▸ Task directions:
In the Indiana Supreme Court opinion below, what two crimes was Anthony Gammons, Jr. tried for?

▸ Text provided:
IN THE
Indiana Supreme Court
Supreme Court Case No. 20S-CR-22
FILED
Jun 26 2020, 12:51 pm
Anthony Gammons, Jr. CLERK
Indiana Supreme Court
Court of Appeals
Appellant (Defendant below) and Tax Court
–v–
State of Indiana
Appellee (Plaintiff below)
Argued: March 12, 2020 | Decided: June 26, 2020
Appeal from the Marion Superior Court,
No. 49G06-1706-F1-21991
The Honorable Mark D. Stoner, Judge
On Petition to Transfer from the Indiana Court of Appeals,
No. 18A-CR-3005
Opinion by Justice Massa
Chief Justice Rush and Justices David, Slaughter, and Goff concur.
Massa, Justice.
At his trial for attempted murder and carrying a handgun without a
license, Anthony Gammons, Jr. asserted that he acted in self-defense.
According to Gammons, he feared for his and his son’s lives when he shot
the intoxicated and aggressive Derek Gilbert—testifying that he knew
Gilbert had a history of violence and that Gilbert had threatened him—
with a gun he acknowledged he was carrying illegally. After the court
instructed the jury that he could not assert self-defense if he committed a
crime that was “directly and immediately related” to his confrontation
with Gilbert, the jury found Gammons guilty.
Indiana’s self-defense statute instructs that “a person is not justified in
using force if the person,” among other things, “is committing . . . a
crime.” Ind. Code § 35-41-3-2. But because “literal application” of that
statute can lead to absurd results, we have held that “there must be an
immediate causal connection between the crime and the confrontation.”

▸ Data provided:
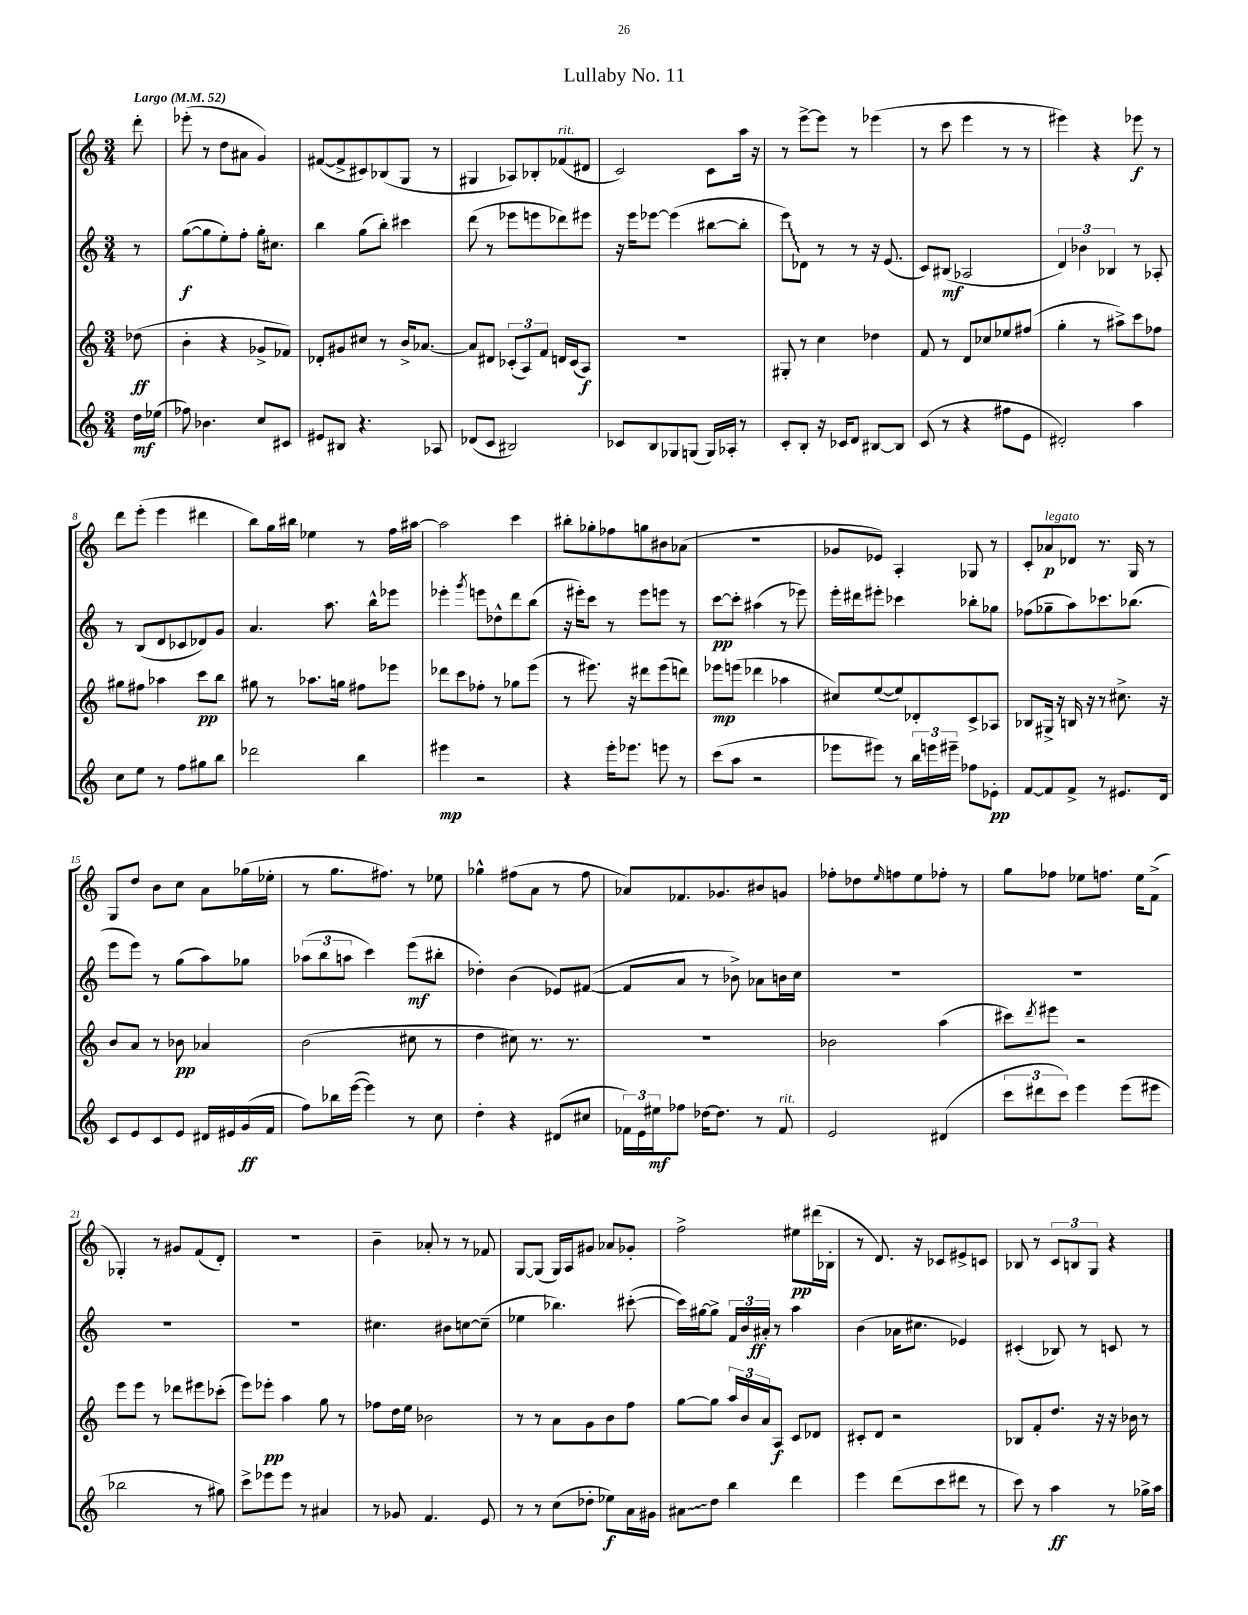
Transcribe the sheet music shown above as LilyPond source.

▸ Answer to this task:
Attempted murder and carrying a handgun without a license.